Partly I know that, for me, this season of motherhood is just so consuming; it’s easy to feel like a failure because I took 15 minutes to wash the dishes so that we’d have plates and silverware to eat off of, rather than spend those 15 minutes frolicking with my children. (Do you hear that logic there? It’s solid, right? Right.) Mom guilt is just everywhere. I have no Christmas crafts from Pinterest to post to my Facebook. I hear my own angry tone reflected in my son’s echoes. I see the tears that I caused by my overreaction. Sigh.
Yes, mistakes happen. But they are not meant to weigh us down like heavy baggage.
In Romans 14, Paul is talking about how the Christians were judging each other for their differences — it began with Jew and Gentile, but it moved on to things like which foods were acceptable to eat, and which holidays were important to celebrate. (I wonder what Paul would have to say about our current holiday debates???) Tucked in this discussion is a verse that brought me so much freedom from my own harsh judgments. Verse 4 declares, “Who are you to judge someone else’s servant? To his own master he stands or falls. And he will stand, for the Lord is able to make him stand.”

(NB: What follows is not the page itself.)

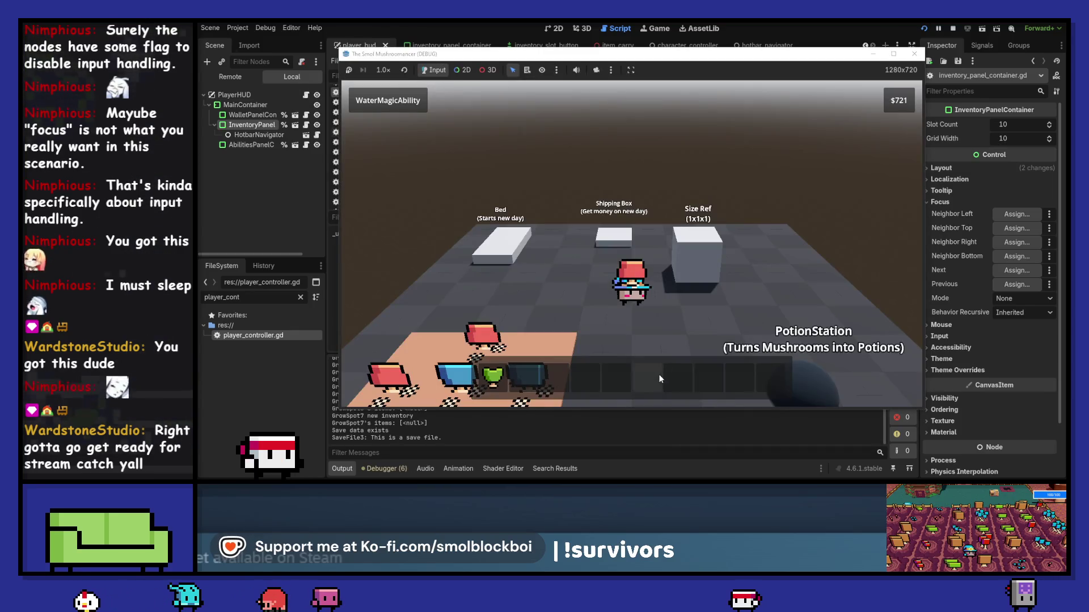
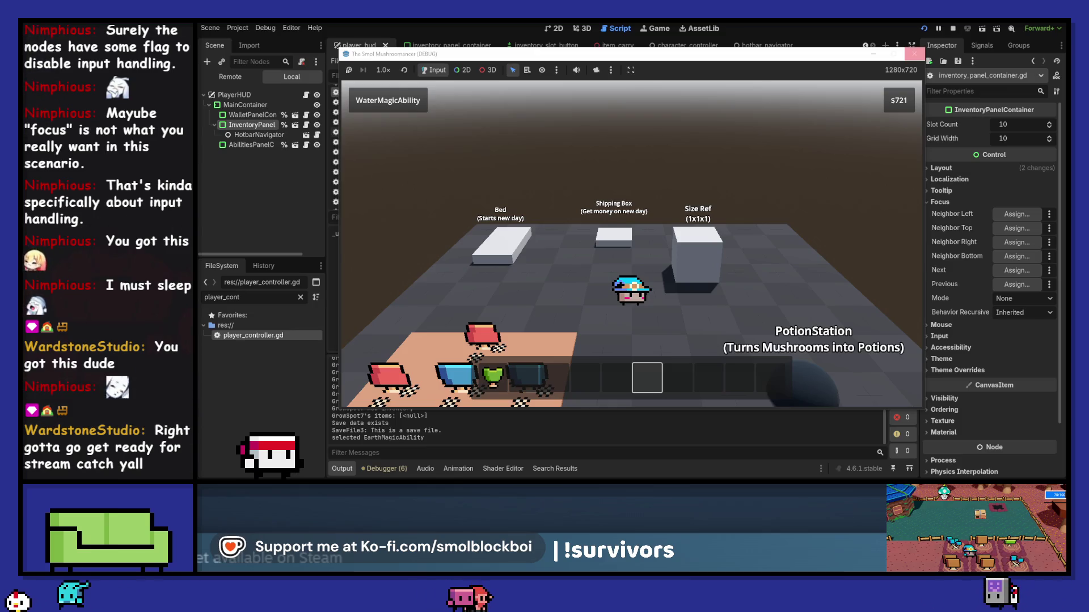
# Close the game, comment out the grab_focus calls on lines 24 and 29, and save.
pyautogui.click(914, 53)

To my soul I heard the soft voice of the Lord: You ARE SOMEONE ELSE’S servant. You are NOT your own master. You do not judge yourself. You stand before me, the Lord, and I AM ABLE to make you stand.
What a sweet relief.
Even if we are displeased with our own efforts and see room for improvement, this verse clearly shows me that I am not even to be my own judge (let alone someone else’s).
Even if I’m falling short in my own eyes, I know that I stand before a loving Father who is able to make me stand.
Even if I am not enough, his grace is enough. His strength is enough. He is enough.
No matter how you find your own self falling short these days, know that your master is able to make you stand. He alone is your judge, and he has spoken grace over your life.